_EXERCISE BRIEF_
Copy every entry below word for word, omitting the pictures.
═════ DATA FOR PROCESSING
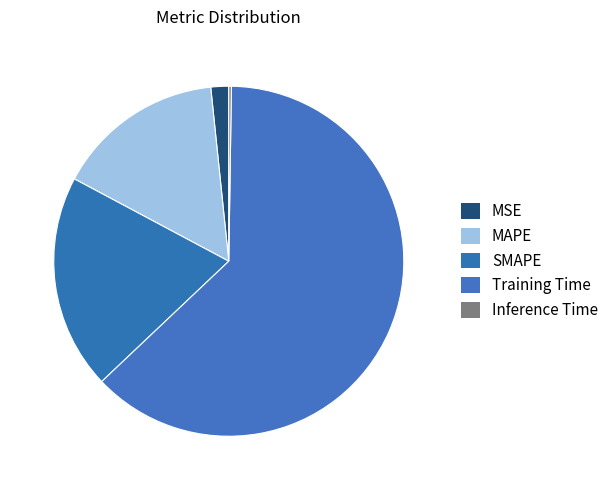

What is the largest slice in the pie chart?

Training Time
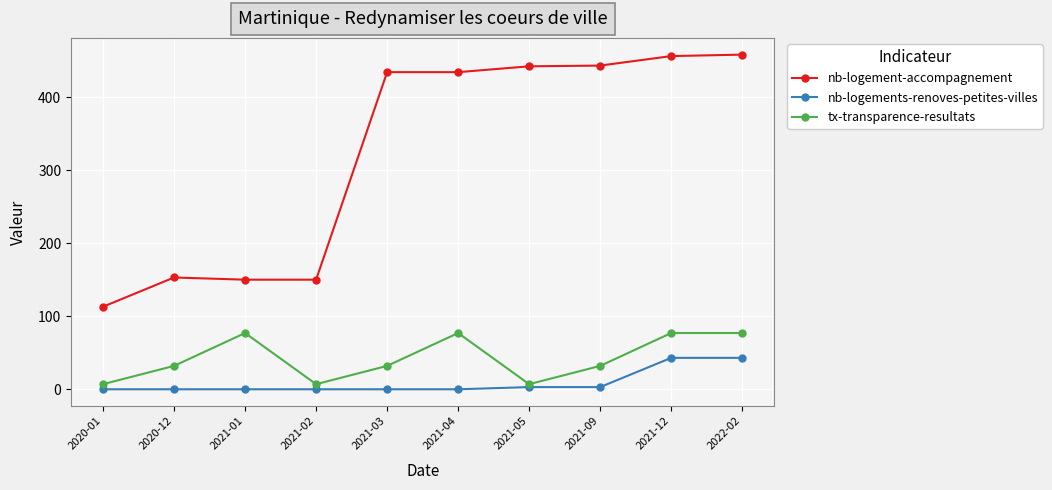

Where is the first local maximum for tx-transparence-resultats?

2021-01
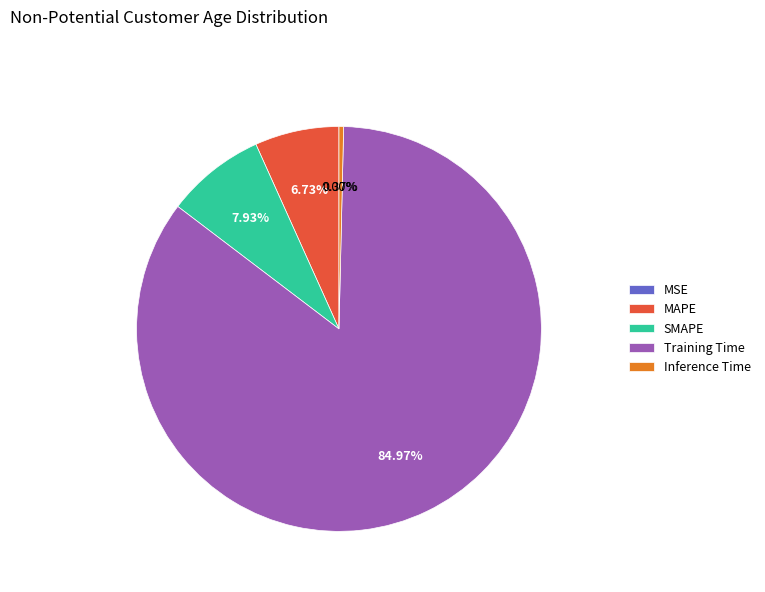

Which category accounts for the majority?

Training Time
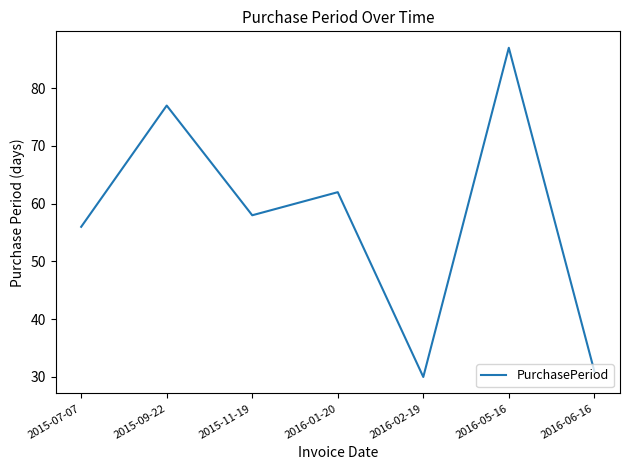

List the labels in order of value, largest first.

2016-05-16, 2015-09-22, 2016-01-20, 2015-11-19, 2015-07-07, 2016-06-16, 2016-02-19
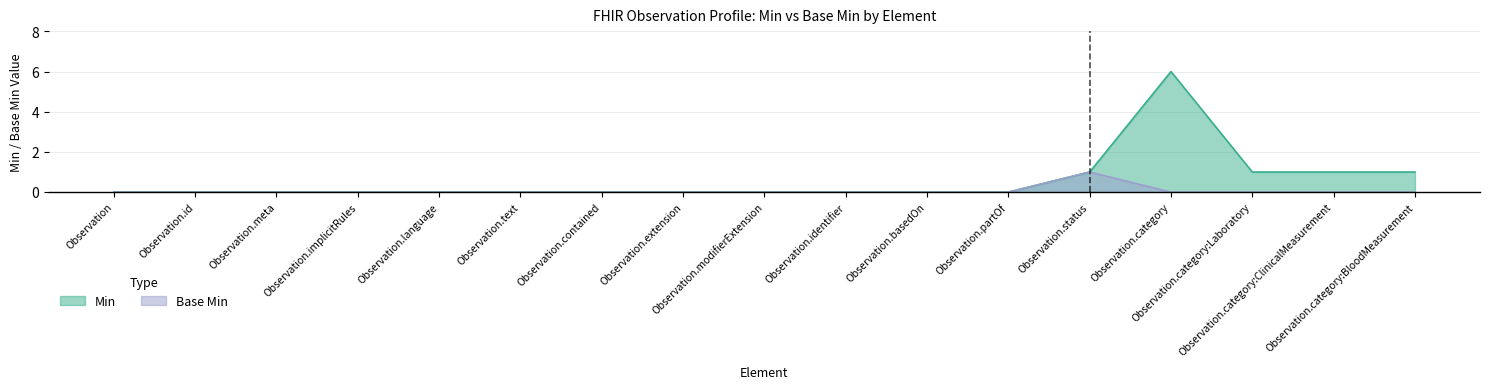

What is the difference between the maximum and minimum values in the Min series?

6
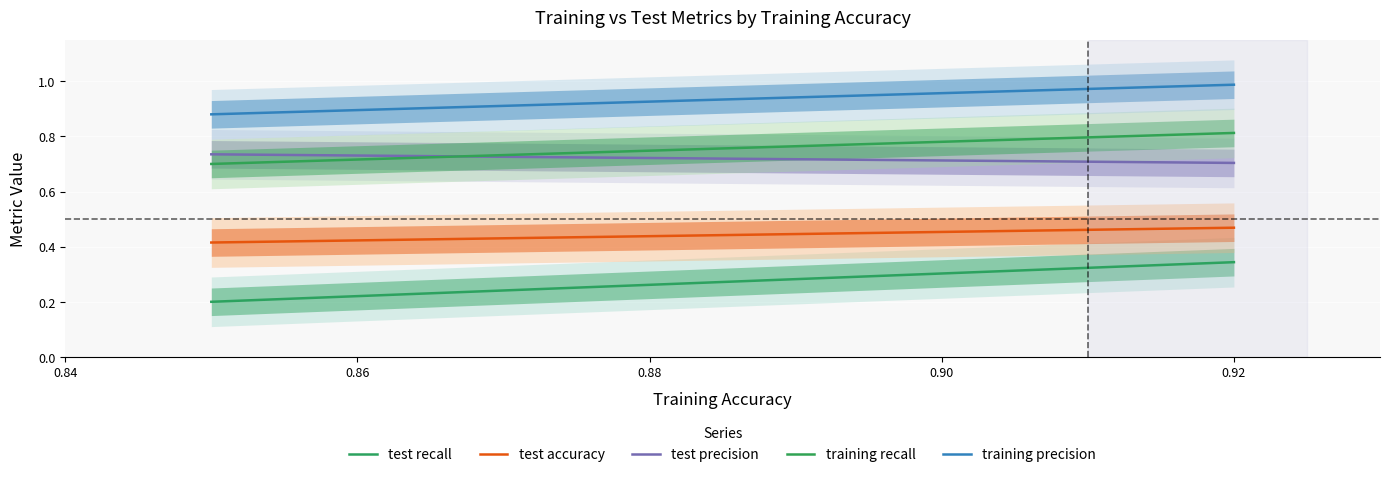

True or false: training_precision and test_accuracy intersect in this chart.

False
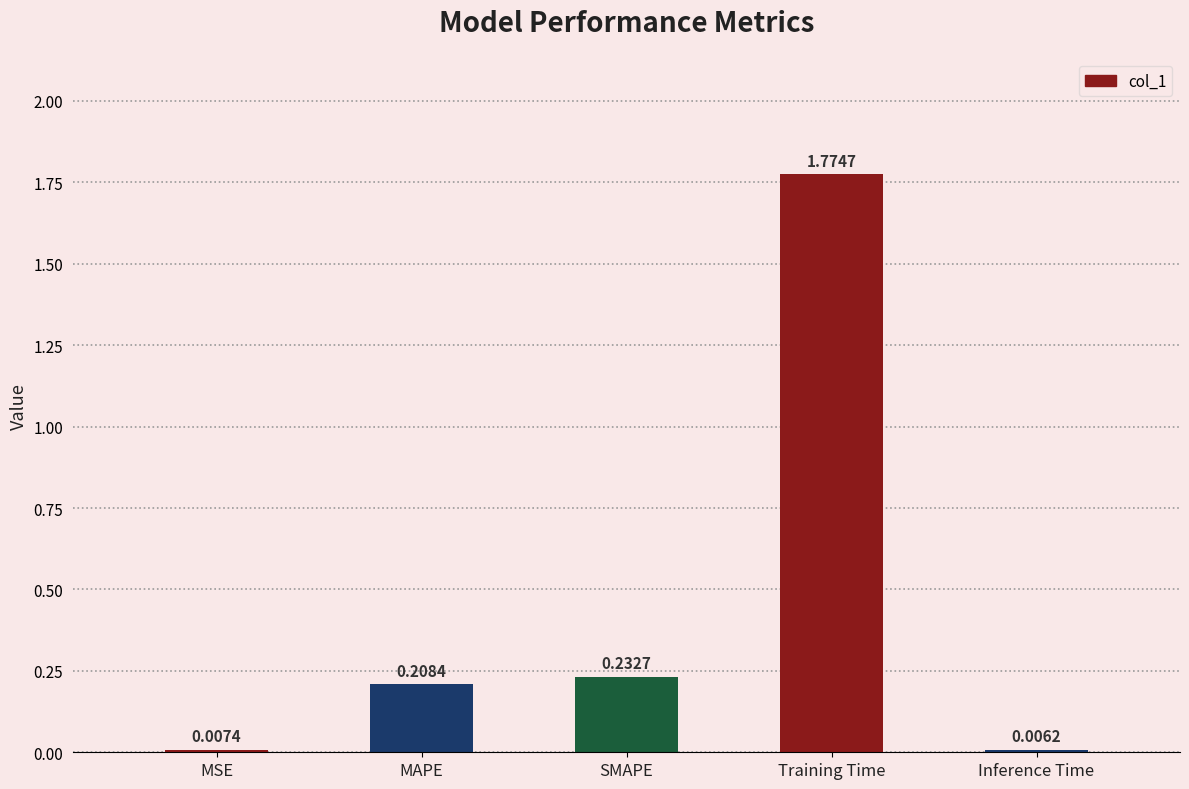

At which category does the chart reach its peak across all series?

Training Time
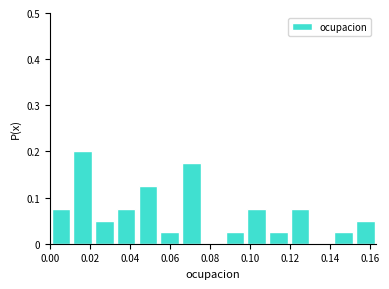

Reading left to right, transcribe this chart: for each bar, give the range it covers on the x-axis and its height. Neither the bar edges nor the heights are printed on the chart, so give them approximately, as read against the axes.

0.000 to 0.010: 0.08
0.010 to 0.022: 0.20
0.022 to 0.032: 0.05
0.032 to 0.044: 0.08
0.044 to 0.054: 0.13
0.054 to 0.066: 0.03
0.066 to 0.076: 0.18
0.076 to 0.086: 0
0.086 to 0.098: 0.03
0.098 to 0.108: 0.08
0.108 to 0.120: 0.03
0.120 to 0.130: 0.08
0.130 to 0.142: 0
0.142 to 0.152: 0.03
0.152 to 0.164: 0.05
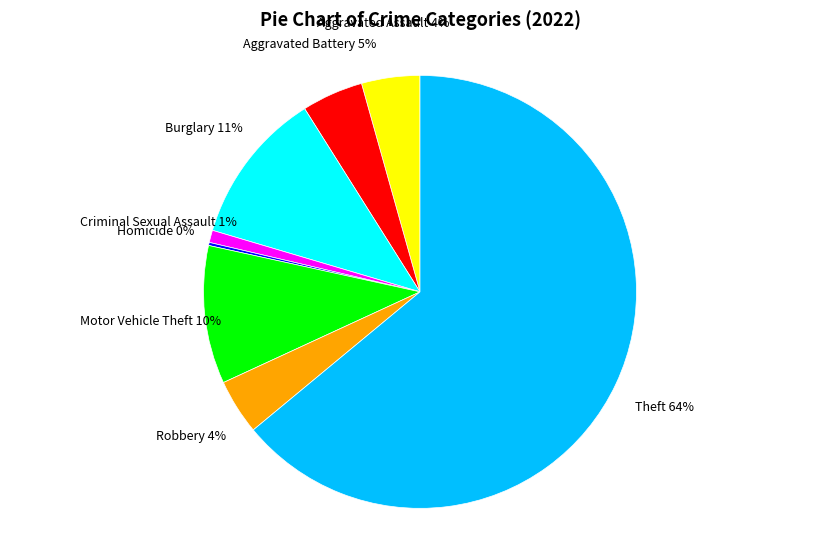

What is the largest slice in the pie chart?

Theft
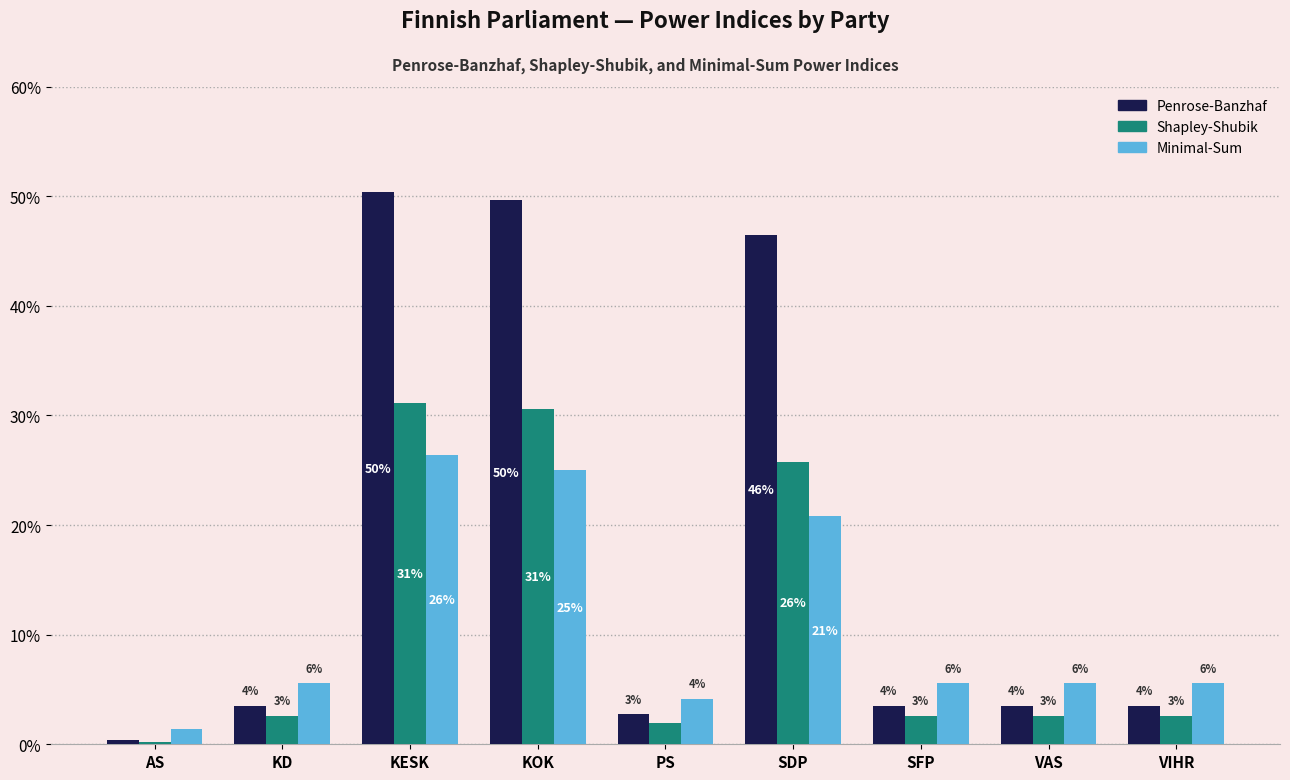

What is the total value across all series at SFP?

0.1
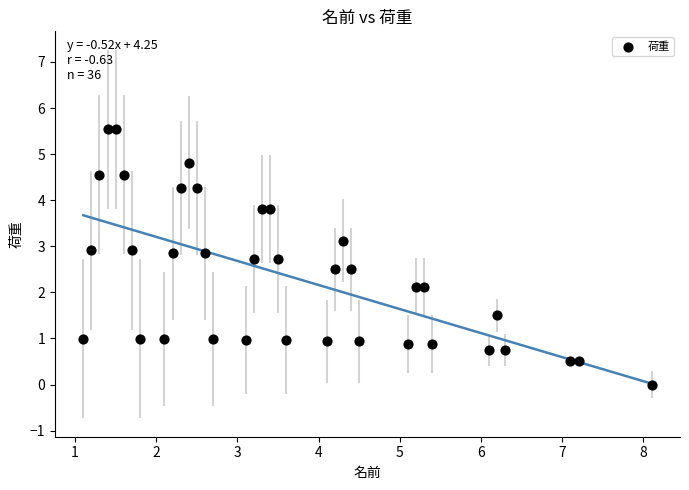

What is the range of Y values (max minus min)?

5.5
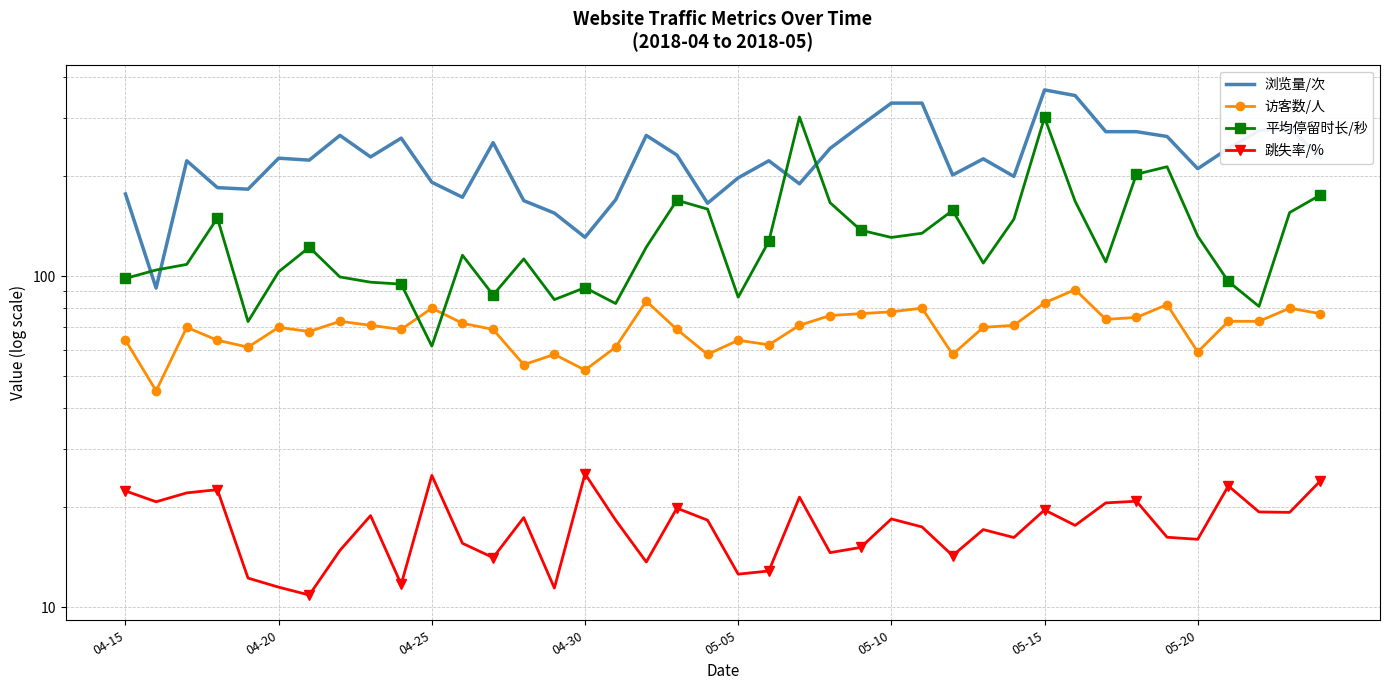

Which series has the largest total across all categories?

浏览量/次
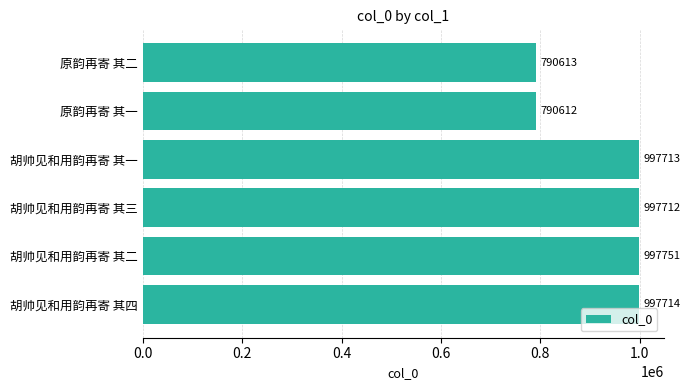

How many bars are there in total?

6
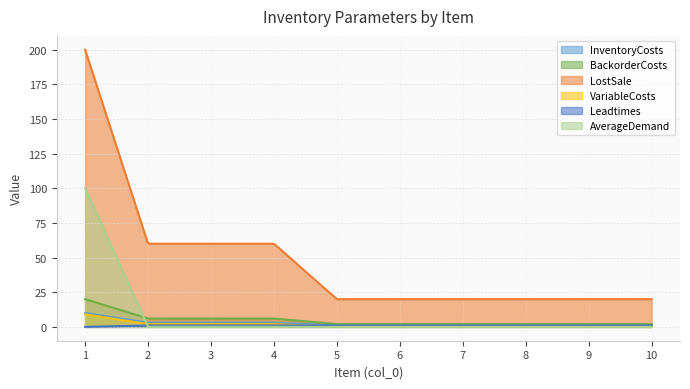

True or false: AverageDemand and LostSale cross at least once.

False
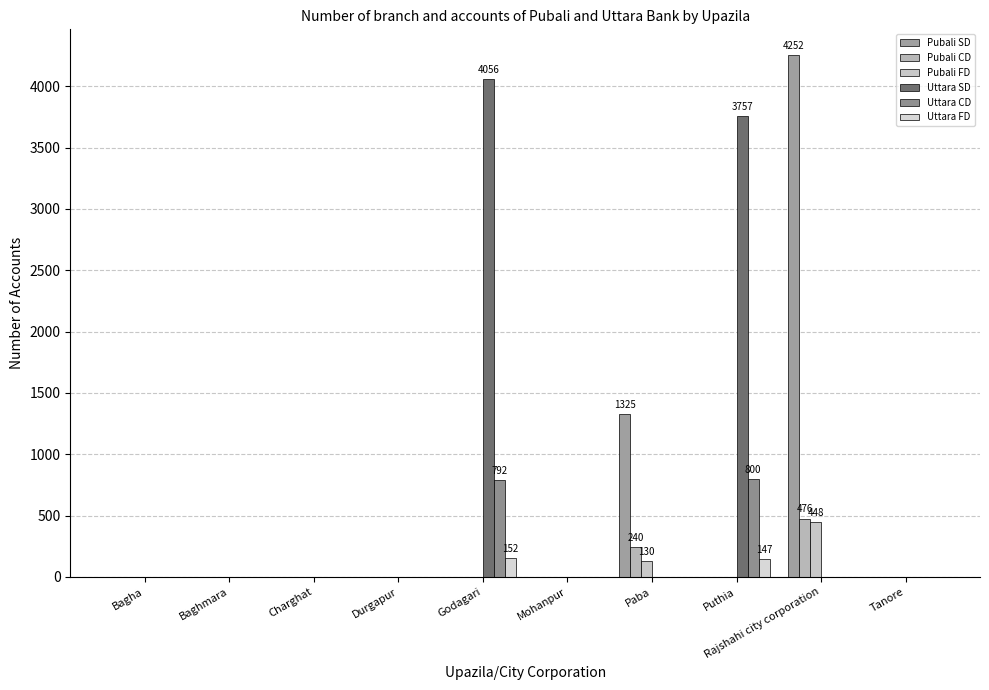

Reading left to right, transcribe all the data shown in this chart.

Pubali SD: Bagha=0	Baghmara=0	Charghat=0	Durgapur=0	Godagari=0	Mohanpur=0	Paba=1325	Puthia=0	Rajshahi city corporation=4252	Tanore=0
Pubali CD: Bagha=0	Baghmara=0	Charghat=0	Durgapur=0	Godagari=0	Mohanpur=0	Paba=240	Puthia=0	Rajshahi city corporation=476	Tanore=0
Pubali FD: Bagha=0	Baghmara=0	Charghat=0	Durgapur=0	Godagari=0	Mohanpur=0	Paba=130	Puthia=0	Rajshahi city corporation=448	Tanore=0
Uttara SD: Bagha=0	Baghmara=0	Charghat=0	Durgapur=0	Godagari=4056	Mohanpur=0	Paba=0	Puthia=3757	Rajshahi city corporation=0	Tanore=0
Uttara CD: Bagha=0	Baghmara=0	Charghat=0	Durgapur=0	Godagari=792	Mohanpur=0	Paba=0	Puthia=800	Rajshahi city corporation=0	Tanore=0
Uttara FD: Bagha=0	Baghmara=0	Charghat=0	Durgapur=0	Godagari=152	Mohanpur=0	Paba=0	Puthia=147	Rajshahi city corporation=0	Tanore=0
══════════
_RESPONSE FOR THIS EXERCISE_
What is the largest slice in the pie chart?

Training Time

Where is the first local maximum for tx-transparence-resultats?

2021-01

Which category accounts for the majority?

Training Time

List the labels in order of value, largest first.

2016-05-16, 2015-09-22, 2016-01-20, 2015-11-19, 2015-07-07, 2016-06-16, 2016-02-19

What is the difference between the maximum and minimum values in the Min series?

6

True or false: training_precision and test_accuracy intersect in this chart.

False

At which category does the chart reach its peak across all series?

Training Time

Reading left to right, transcribe this chart: for each bar, give the range it covers on the x-axis and its height. Neither the bar edges nor the heights are printed on the chart, so give them approximately, as read against the axes.

0.000 to 0.010: 0.08
0.010 to 0.022: 0.20
0.022 to 0.032: 0.05
0.032 to 0.044: 0.08
0.044 to 0.054: 0.13
0.054 to 0.066: 0.03
0.066 to 0.076: 0.18
0.076 to 0.086: 0
0.086 to 0.098: 0.03
0.098 to 0.108: 0.08
0.108 to 0.120: 0.03
0.120 to 0.130: 0.08
0.130 to 0.142: 0
0.142 to 0.152: 0.03
0.152 to 0.164: 0.05

What is the largest slice in the pie chart?

Theft

What is the total value across all series at SFP?

0.1

What is the range of Y values (max minus min)?

5.5

Which series has the largest total across all categories?

浏览量/次

How many bars are there in total?

6

True or false: AverageDemand and LostSale cross at least once.

False

Reading left to right, transcribe all the data shown in this chart.

Pubali SD: Bagha=0	Baghmara=0	Charghat=0	Durgapur=0	Godagari=0	Mohanpur=0	Paba=1325	Puthia=0	Rajshahi city corporation=4252	Tanore=0
Pubali CD: Bagha=0	Baghmara=0	Charghat=0	Durgapur=0	Godagari=0	Mohanpur=0	Paba=240	Puthia=0	Rajshahi city corporation=476	Tanore=0
Pubali FD: Bagha=0	Baghmara=0	Charghat=0	Durgapur=0	Godagari=0	Mohanpur=0	Paba=130	Puthia=0	Rajshahi city corporation=448	Tanore=0
Uttara SD: Bagha=0	Baghmara=0	Charghat=0	Durgapur=0	Godagari=4056	Mohanpur=0	Paba=0	Puthia=3757	Rajshahi city corporation=0	Tanore=0
Uttara CD: Bagha=0	Baghmara=0	Charghat=0	Durgapur=0	Godagari=792	Mohanpur=0	Paba=0	Puthia=800	Rajshahi city corporation=0	Tanore=0
Uttara FD: Bagha=0	Baghmara=0	Charghat=0	Durgapur=0	Godagari=152	Mohanpur=0	Paba=0	Puthia=147	Rajshahi city corporation=0	Tanore=0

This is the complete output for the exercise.